Certification Basics

A standard is a set of guidelines and criteria against which a product can be judged. A certification says that a product meets those criteria. In the green building product arena, numerous certifications follow this general outline, but in widely varying ways.

Standard development

Helping to govern the world of standards and certifications is the International Standards Organization (ISO). This international nongovernmental standard-setting body, founded in 1947, includes representatives of national standard development organizations, such as the American National Standards Institute (ANSI) in the U.S. ISO defines terms and develops worldwide standards that frequently become law or form the basis of industry norms.

The most robust standards are generally considered to be those developed through a formal voluntary consensus process characterized by openness and due process, such as defined by ISO and ANSI. Consensus standards have built-in buy-in, government support, and international clout. For example, federal agencies are required by law to adopt existing private-sector voluntary consensus standards in lieu of creating proprietary, non-consensus standards. The World Trade Organization has decreed that purchasing criteria developed in accordance with internationally accepted principles of standardization are not considered technical barriers to trade.

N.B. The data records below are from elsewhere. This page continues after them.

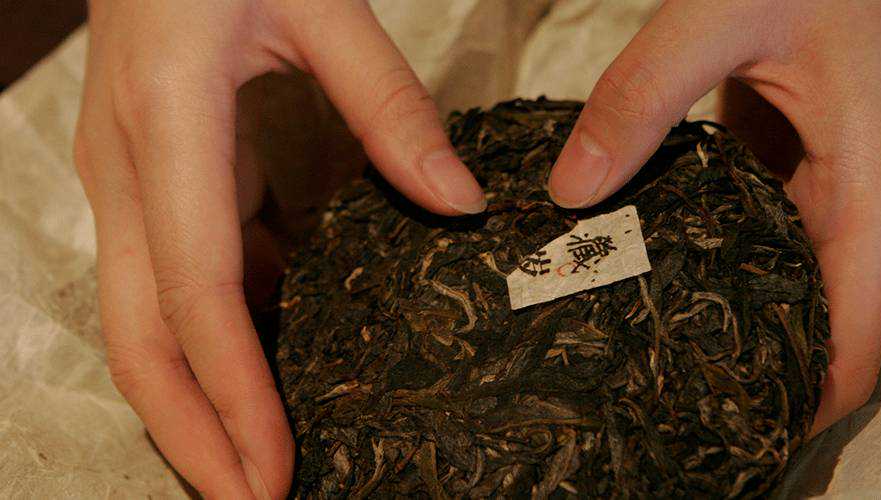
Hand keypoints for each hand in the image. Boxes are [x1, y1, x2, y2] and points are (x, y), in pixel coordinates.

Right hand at [73, 1, 484, 496]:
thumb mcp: (319, 5)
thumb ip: (388, 102)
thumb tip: (455, 197)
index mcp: (167, 127)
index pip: (197, 291)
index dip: (233, 392)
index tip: (273, 473)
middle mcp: (131, 171)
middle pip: (138, 335)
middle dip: (188, 433)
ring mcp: (133, 179)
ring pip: (144, 319)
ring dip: (198, 398)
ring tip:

Most of the green product standards currently available, however, are proprietary or regulatory standards developed outside this formal consensus process. Depending on the development group, these may be more or less stringent than consensus standards, and they often include some degree of transparency and public comment. Increasingly, manufacturers are recognizing that, with their customers sensitive to “greenwashing,” proprietary industry-developed standards and industry-certified labels are not enough.

Deborah Fuller, an interior designer at HOK, said that she is wary of less robust product certification programs. “When it’s a third party, a separate organization that’s strictly in the business of certifying, I feel more comfort,” she said. Her colleague Sibylle Ruefenacht also said that she is very aware of where a certification comes from. “One of the things I like to consider is how it came about,” she said. “I have found that in some situations a manufacturer may be sponsoring it, and those are more partial.” But, she added, “it’s hard to find that out because they don’t advertise it.”

The consensus process gives standards a measure of protection against conflicts of interest. Despite this move toward consensus processes, the green certifications landscape is also populated with proprietary standards that are nonetheless trusted because they are associated with a group with strong environmental credentials.

First, second, or third party

First-, second-, and third-party levels of certification define the degree of separation between the certifier and the company whose product is being certified. Most marketing claims, product specifications, and material data safety sheets are first-party declarations that have not been independently tested or verified. Second-party certification can provide more credible information by involving a trade association or outside consulting firm in setting a standard and verifying claims. Second-party certification offers little assurance against conflicts of interest, however. A certification is most robust when an independent third party conducts the product testing and awards the certification. As a further measure of quality control, a certifier can be ANSI-approved, which verifies the certifier’s objectivity.

From certifications to labels

ISO defines different types of labels that can be used for products, depending on what is being claimed. Type I labels provide a seal of approval for meeting a multiple-attribute set of predetermined requirements. Type II labels are verifiable single-attribute environmental claims, for such things as energy consumption, emissions, or recycled content. According to ISO, Type II labels can be first-party self-declared claims of the manufacturer, but manufacturers are increasingly seeking third-party verification of those claims. Type III labels display comprehensive and detailed product information. Certifications available in the U.S. today lead mostly to Type I and Type II labels, although not all meet ISO’s requirements.